A fire burned on the bridge as Islamists sporting makeshift shields and wearing helmets they had brought in preparation traded stones with their opponents.
“They are firing at us, sons of dogs, where is the army,” one Morsi opponent shouted, as another was brought to medics with his jeans soaked in blood from wounds in his legs. Army troops deployed on another Nile bridge leading into Tahrir, sealing it off with barbed wire and armored vehicles.
Several armored vehicles, at least one with young Morsi opponents sitting on the roof, deployed on the 6th of October Bridge, aiming to chase away Morsi supporters. Military helicopters flew toward Tahrir.
An umbrella group of Morsi opponents called the public to join rallies immediately to counter a “malicious plot” by the Muslim Brotherhood, heightening an already raging confrontation in the streets.

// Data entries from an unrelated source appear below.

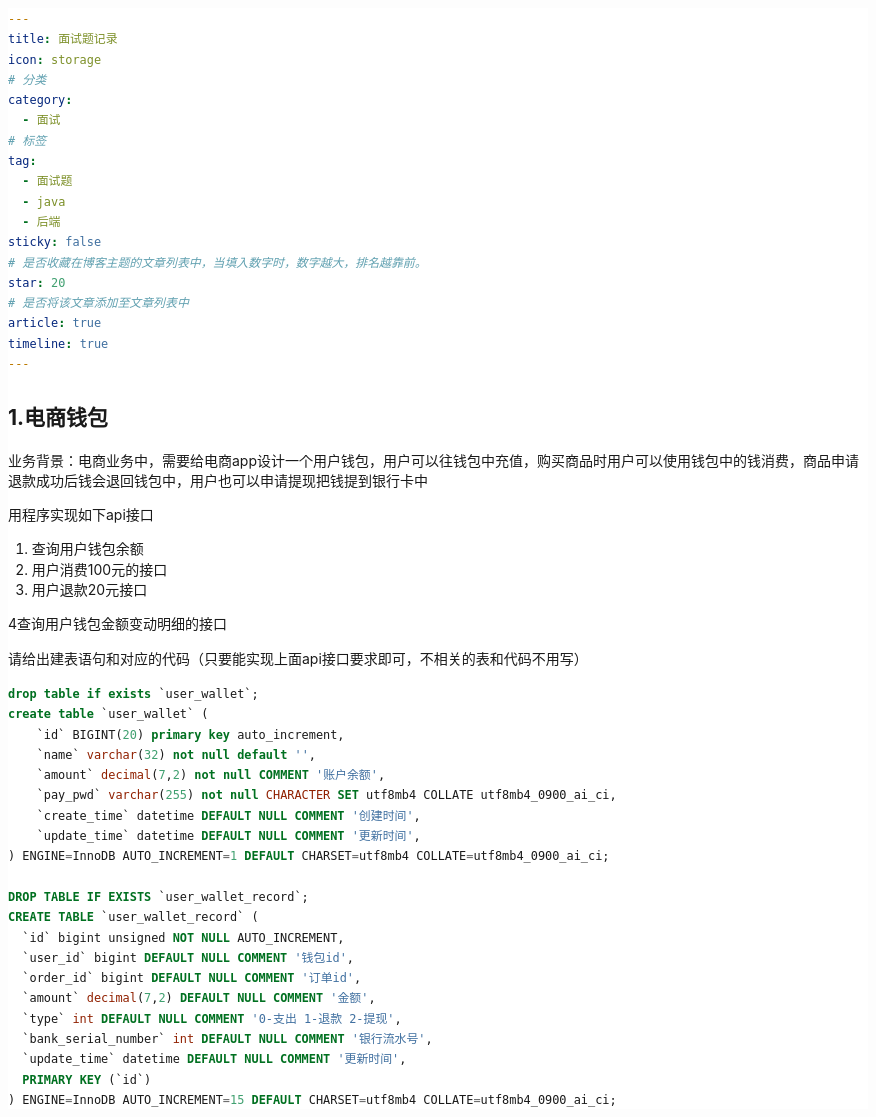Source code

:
 ```yaml
---
title: 面试题记录
icon: storage
# 分类
category:
  - 面试
# 标签
tag:
  - 面试题
  - java
  - 后端
sticky: false
# 是否收藏在博客主题的文章列表中，当填入数字时，数字越大，排名越靠前。
star: 20
# 是否将该文章添加至文章列表中
article: true
timeline: true
---
```

## 1.电商钱包

业务背景：电商业务中，需要给电商app设计一个用户钱包，用户可以往钱包中充值，购买商品时用户可以使用钱包中的钱消费，商品申请退款成功后钱会退回钱包中，用户也可以申请提现把钱提到银行卡中

用程序实现如下api接口

1. 查询用户钱包余额
2. 用户消费100元的接口
3. 用户退款20元接口

4查询用户钱包金额变动明细的接口

请给出建表语句和对应的代码（只要能实现上面api接口要求即可，不相关的表和代码不用写）

```sql
drop table if exists `user_wallet`;
create table `user_wallet` (
    `id` BIGINT(20) primary key auto_increment,
	`name` varchar(32) not null default '',
    `amount` decimal(7,2) not null COMMENT '账户余额',
    `pay_pwd` varchar(255) not null CHARACTER SET utf8mb4 COLLATE utf8mb4_0900_ai_ci,
    `create_time` datetime DEFAULT NULL COMMENT '创建时间',
  	`update_time` datetime DEFAULT NULL COMMENT '更新时间',
) ENGINE=InnoDB AUTO_INCREMENT=1 DEFAULT CHARSET=utf8mb4 COLLATE=utf8mb4_0900_ai_ci;

DROP TABLE IF EXISTS `user_wallet_record`;
CREATE TABLE `user_wallet_record` (
  `id` bigint unsigned NOT NULL AUTO_INCREMENT,
  `user_id` bigint DEFAULT NULL COMMENT '钱包id',
  `order_id` bigint DEFAULT NULL COMMENT '订单id',
  `amount` decimal(7,2) DEFAULT NULL COMMENT '金额',
  `type` int DEFAULT NULL COMMENT '0-支出 1-退款 2-提现',
  `bank_serial_number` int DEFAULT NULL COMMENT '银行流水号',
  `update_time` datetime DEFAULT NULL COMMENT '更新时间',
  PRIMARY KEY (`id`)
) ENGINE=InnoDB AUTO_INCREMENT=15 DEFAULT CHARSET=utf8mb4 COLLATE=utf8mb4_0900_ai_ci;
```
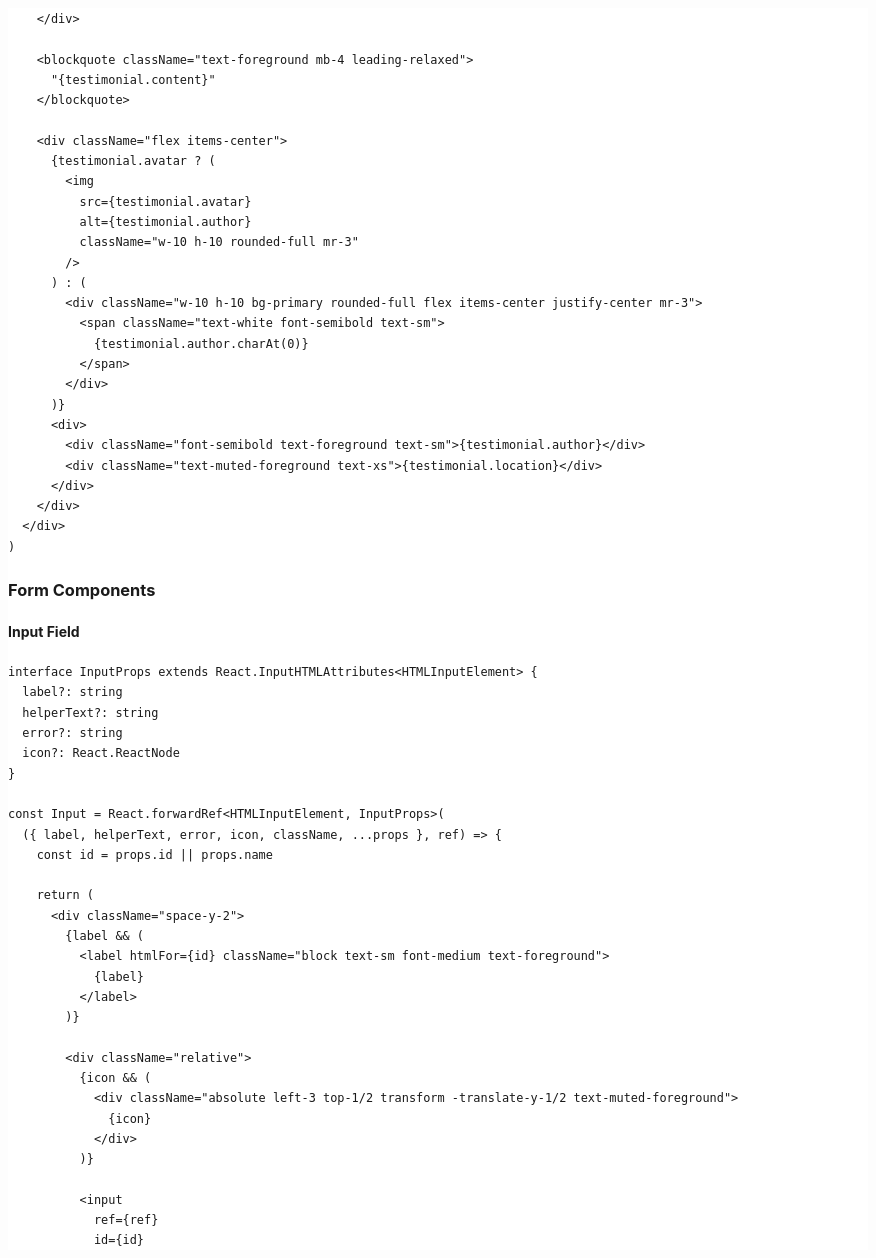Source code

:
 ```tsx
    </div>
    
    <blockquote className="text-foreground mb-4 leading-relaxed">
      "{testimonial.content}"
    </blockquote>
    
    <div className="flex items-center">
      {testimonial.avatar ? (
        <img 
          src={testimonial.avatar} 
          alt={testimonial.author}
          className="w-10 h-10 rounded-full mr-3"
        />
      ) : (
        <div className="w-10 h-10 bg-primary rounded-full flex items-center justify-center mr-3">
          <span className="text-white font-semibold text-sm">
            {testimonial.author.charAt(0)}
          </span>
        </div>
      )}
      <div>
        <div className="font-semibold text-foreground text-sm">{testimonial.author}</div>
        <div className="text-muted-foreground text-xs">{testimonial.location}</div>
      </div>
    </div>
  </div>
)
```

### Form Components

#### Input Field
```tsx
interface InputProps extends React.InputHTMLAttributes<HTMLInputElement> {
  label?: string
  helperText?: string
  error?: string
  icon?: React.ReactNode
}

const Input = React.forwardRef<HTMLInputElement, InputProps>(
  ({ label, helperText, error, icon, className, ...props }, ref) => {
    const id = props.id || props.name
    
    return (
      <div className="space-y-2">
        {label && (
          <label htmlFor={id} className="block text-sm font-medium text-foreground">
            {label}
          </label>
        )}
        
        <div className="relative">
          {icon && (
            <div className="absolute left-3 top-1/2 transform -translate-y-1/2 text-muted-foreground">
              {icon}
            </div>
          )}
          
          <input
            ref={ref}
            id={id}
```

The National Salvation Front and youth groups said in a statement late Friday that the Brotherhood has marched into the streets and targeted strategic areas in Cairo “to portray a false image” to the world that they have popular backing and to spark foreign intervention.
They called on the public “to defend popular legitimacy,” saying the army can “end this conspiracy” with the help of the people.
In cities across the country, clashes erupted as Morsi supporters marched on local government buildings, battling police or Morsi opponents.
“We are all now afraid for Egypt,” Amr Moussa, a former Arab League chief who was a major leader of the opposition to Morsi during his year in office, said on Al-Hayat TV. “Egypt can’t afford to enter into violence or civil war.”
But Islamists vowed to show by their numbers and the turmoil that the military had made a mistake in ousting Morsi on Wednesday night after millions of Egyptians poured into streets around the country for four days this week demanding the Islamist president go in the biggest rallies the country has seen.
Badie’s speech injected a new vehemence into Morsi’s supporters, and the eruption of clashes at multiple locations soon afterward suggested a coordinated counter-push against those behind his ouster.
“The military got itself in a trap by siding by one side. Now they see the masses in the streets and now they realized that there are two peoples,” Hamada Nassar, a figure from the hard-line former militant group, Gamaa Islamiya, told AP.
As clashes raged Friday night, the military’s spokesman warned against “any provocation or contact with groups of peaceful protests, and those who transgress that will be dealt with complete determination according to the law.”
The day’s turmoil began in the afternoon when army troops opened fire as hundreds of Morsi supporters marched on the Republican Guard building in Cairo, where Morsi was staying at the time of his ouster before being taken into military custody at an unknown location.
The crowd approached a barbed wire barrier where troops were standing guard around the building. When one person hung a sign of Morsi on the barrier, the troops tore it down and told the crowd to stay back. A protester put up a second sign, and the soldiers opened fire, according to an Associated Press photographer.
One protester was killed, with a gaping, bleeding wound in the back of his head, while others fell bloodied and wounded. Witnesses told to AP Television News at the scene that men in plainclothes fired the lethal shots.